Aufgabe A: Laut dem Marktbericht: Auf wie viele Punkte fiel der DAX am Donnerstag?
Aufgabe B: Schreiben Sie aus dem Marktbericht den Abschnitt zwischen „FRANKFURT (Dow Jones)--Die“ und „auf 1,1150 Dollar.“ ab, beide einschließlich.

Gegebener Text:
FRANKFURT (Dow Jones)--Die von Russland gestartete Militäroffensive in der Ukraine hat am Donnerstag an den europäischen Aktienmärkten für einen Kurseinbruch gesorgt. Der Handel verlief dabei nervös und unter hohen Schwankungen. Der DAX brach um 4,0 Prozent auf 14.052 Punkte ein, für den Euro-Stoxx-50 ging es um 3,6 Prozent auf 3.829 Punkte nach unten. Die Nachrichtenlage war über Tag teils unübersichtlich und wechselte schnell, so verlieft auch der Handel an den Börsen hektisch.

Während Risiko-Assets teils auf den Markt geworfen wurden, waren die sicheren Häfen wie Anleihen oder Gold gesucht. Dabei notierte die Feinunze des Edelmetalls im Hoch bei 1.974 Dollar. Am Devisenmarkt ist traditionell der Dollar der sichere Hafen, der Euro fiel um deutliche 1,5 Cent auf 1,1150 Dollar.

Bei anhaltender Unsicherheit in Folge des Russland-Ukraine-Konflikts geht Daniel Kerbach, CIO bei der Bayerninvest, von weiter hohen Schwankungen an den Börsen aus. Betrachte man den Verlauf solcher Krisen, dann liege der Schluss nahe, dass diese geopolitischen Spannungen einen limitierten Einfluss auf die globalen Volkswirtschaften hätten. Einzig die Energiemärkte würden durch entstehende Engpässe zusammen mit einem hohen geopolitischen Preisaufschlag weiter für Inflationsdruck sorgen.


   Sanktionen werden die Wirtschaft auch in Deutschland belasten 

Die Entwicklung in den nächsten Tagen und Wochen werde davon abhängen, welchen Verlauf der Krieg in der Ukraine nehme und wie die unmittelbaren Auswirkungen der Sanktionen sein werden. Michael Holstein, Chefvolkswirt bei der DZ Bank, rechnet mit weiteren Finanzsanktionen gegen russische Banken, den russischen Staat sowie Einzelpersonen. Daneben dürften die Beschränkungen des Handels mit Russland ausgeweitet werden, vor allem der Export von High-Tech-Gütern dürfte komplett untersagt werden.

Der Anstieg der Rohstoffpreise und die Sanktionen dürften die Wirtschaft auch in Deutschland belasten, so Holstein. Die Inflationsrate werde kurzfristig noch weiter ansteigen, vor allem über eine weiter steigende Energierechnung für die Verbraucher. Das schwäche deren Kaufkraft und tendenziell die Nachfrage von Haushalten nach anderen Gütern und erhöhe die Kosten auch für die Unternehmen. Andere Volkswirte erwarten dagegen einen Rezession für Europa.

Datenauszug:

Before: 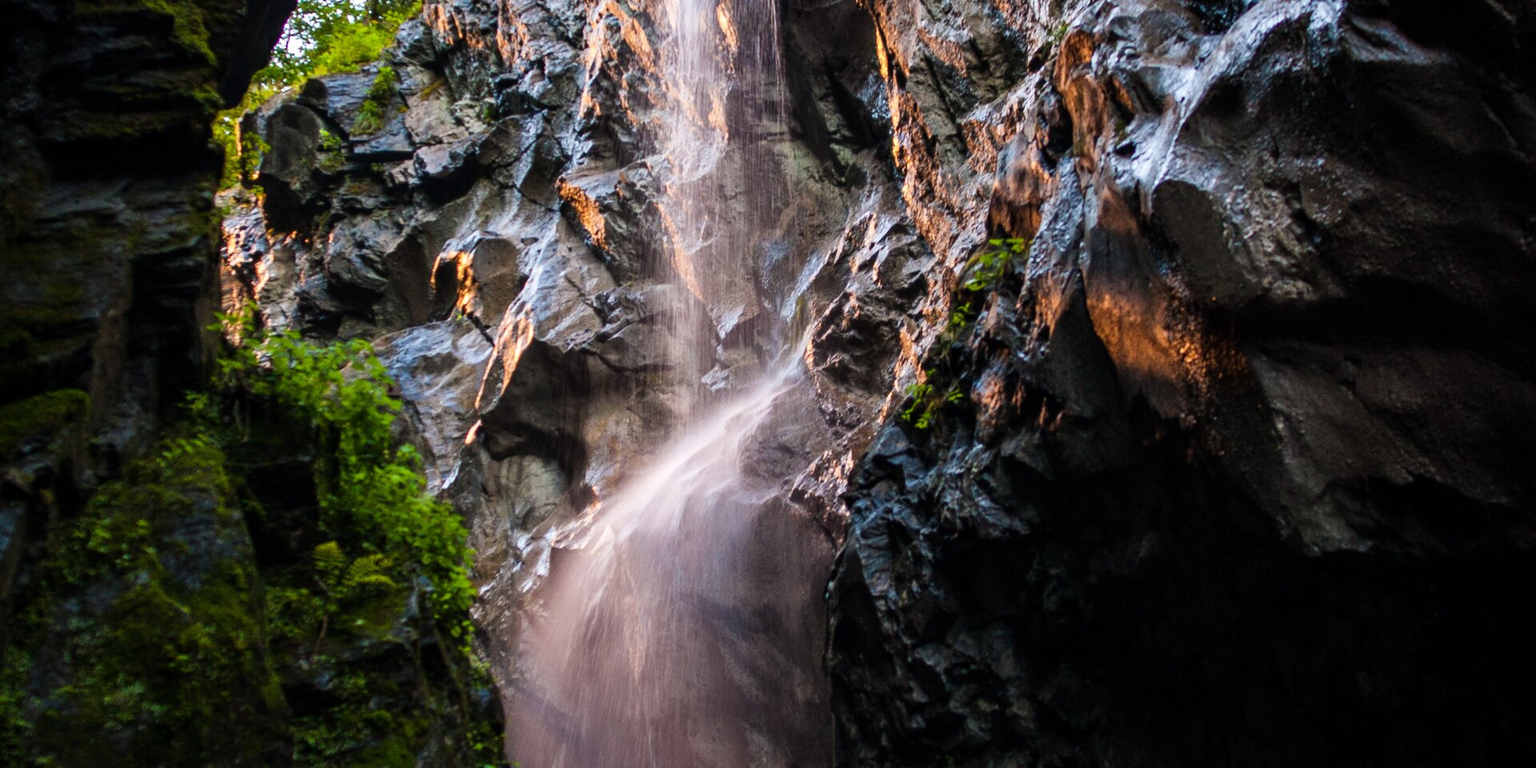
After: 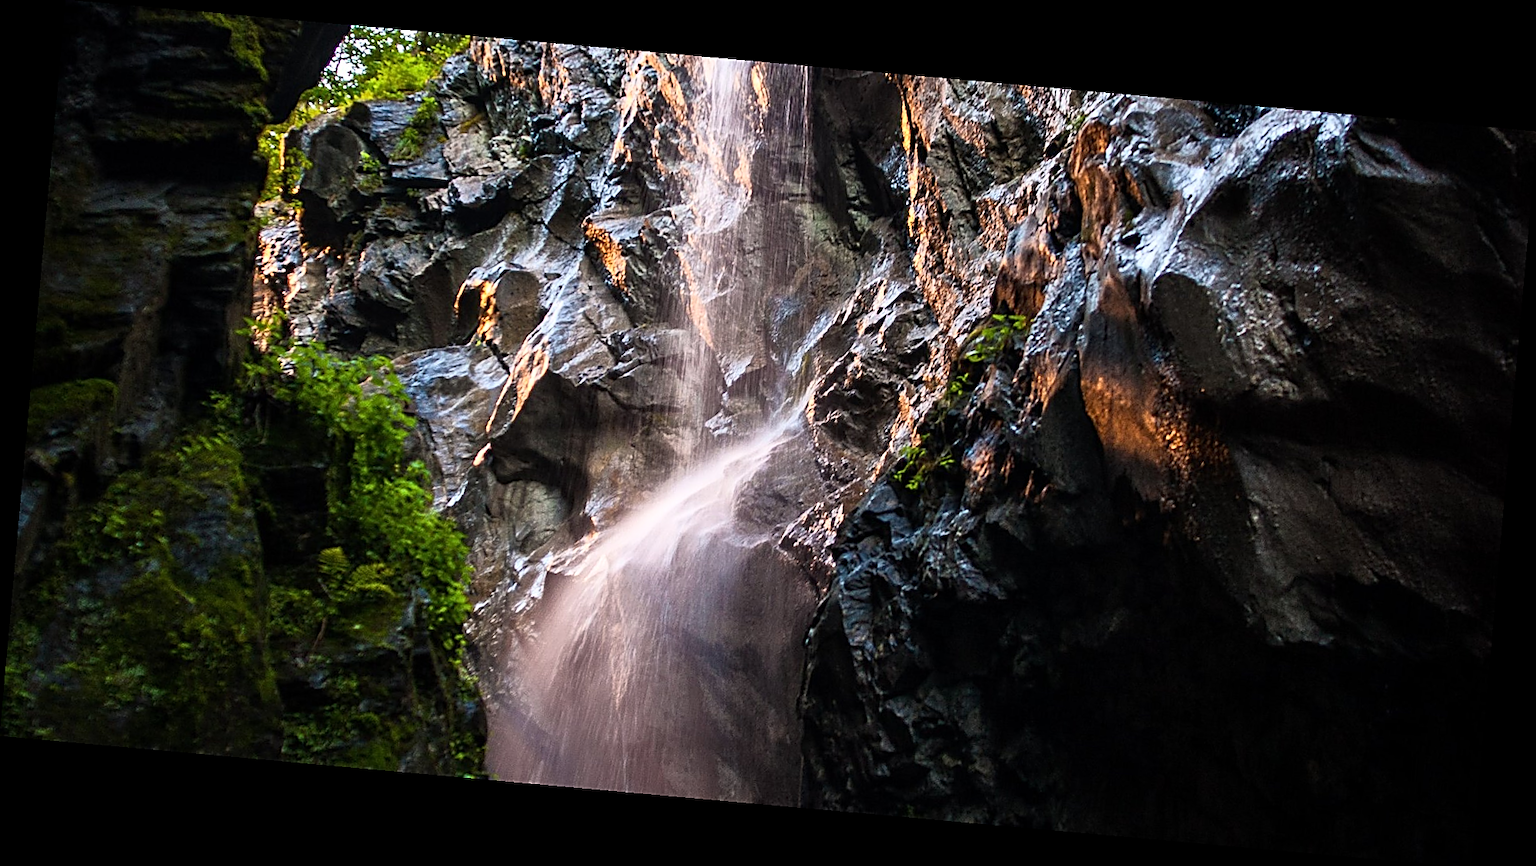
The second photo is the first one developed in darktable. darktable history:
rotate and perspective: rotation 5.12°, automatic cropping off
base curve: curves: ch0 [(0, 0) (0.257, 0.25) (0.482, 0.586) (0.757, 0.871) (1, 1)]
sharpen: amount 0.901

Ausgabe A: Auf 14.052 Punkte.

Ausgabe B:
FRANKFURT (Dow Jones)--Die von Russland gestartete Militäroffensive in der Ukraine hat am Donnerstag an den europäischen Aktienmärkten für einen Kurseinbruch gesorgt. Der Handel verlief dabei nervös und unter hohen Schwankungen. Der DAX brach um 4,0 Prozent auf 14.052 Punkte ein, für den Euro-Stoxx-50 ging es um 3,6 Prozent auf 3.829 Punkte nach unten. Die Nachrichtenlage war über Tag teils unübersichtlich und wechselte schnell, so verlieft auch der Handel an den Börsen hektisch.

Während Risiko-Assets teils auf den Markt geworfen wurden, waren die sicheren Häfen wie Anleihen oder Gold gesucht. Dabei notierte die Feinunze des Edelmetalls im Hoch bei 1.974 Dollar. Am Devisenmarkt ist traditionell der Dollar der sichere Hafen, der Euro fiel um deutliche 1,5 Cent auf 1,1150 Dollar.